Smart reuse @ Kulturhuis Dinxperlo
Users as Carriers of Meaning
In transformation projects, there are not only walls, but also users. Their routines, memories and informal uses are part of a place’s identity. They know the hidden qualities, the seasonal patterns, the meeting points and the spaces that are absent from any drawing. Design becomes richer when this knowledge is acknowledged. Transformation changes not only space but also use and experience. It therefore requires dialogue and attention to continuity.
In the Havenkwartier Deventer, the existing harbor community, its working culture, its attachment to the water, the sheds and the rhythms of industrial life, was central to how the development vision was shaped. The transformation did not impose a new identity from above, but developed one from within, building on what the place already meant to the people who knew it best. This is the dimension of reuse that is hardest to quantify and easiest to overlook. But it is often what determines whether a transformed building or neighborhood truly comes alive.
Transformation as the Next Layer
Every building is the result of previous interventions. Transformation does not fix a definitive state but adds a new layer to an existing history. The architect is neither the first author nor the last. By carefully identifying what defines the character of a place and strengthening those qualities, the building’s identity can continue to guide its future. At the scale of the neighborhood, this long-term perspective becomes even more urgent.
In the Zwitsal Development Perspective in Apeldoorn, the question was how an entire industrial site could be reimagined without erasing the spatial and material memory that gave it its identity. At the scale of the individual building, projects such as Bodenloods and Foyer show how an existing structure can absorb a new program while remaining legible as what it once was. In both cases the approach was the same: add a new layer that strengthens rather than overwrites, and leaves room for the layers still to come. The answer is never the same twice. But the attitude is consistent: read carefully, intervene precisely, and always leave room for the next layer.

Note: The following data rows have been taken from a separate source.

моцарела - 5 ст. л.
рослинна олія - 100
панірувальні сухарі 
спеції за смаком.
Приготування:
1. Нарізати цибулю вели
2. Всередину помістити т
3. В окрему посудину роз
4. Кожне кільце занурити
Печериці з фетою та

Transforming Without Erasing
Adaptive reuse does not mean preserving everything, nor replacing everything. It requires a careful and nuanced architectural attitude: the ability to read what is already there, detect its essence and integrate it into a contemporary design so that historical values do not disappear, but continue to shape the identity of the place in the future. Reuse proposes a deeper form of sustainability, the ability for buildings and neighborhoods to remain useful, legible and appropriable over time, both physically and mentally. Not as museums of the past, but as living structures that carry their history forward while making room for new life. The most sustainable building is the one that is already there. The most meaningful transformation is the one that knows what to keep.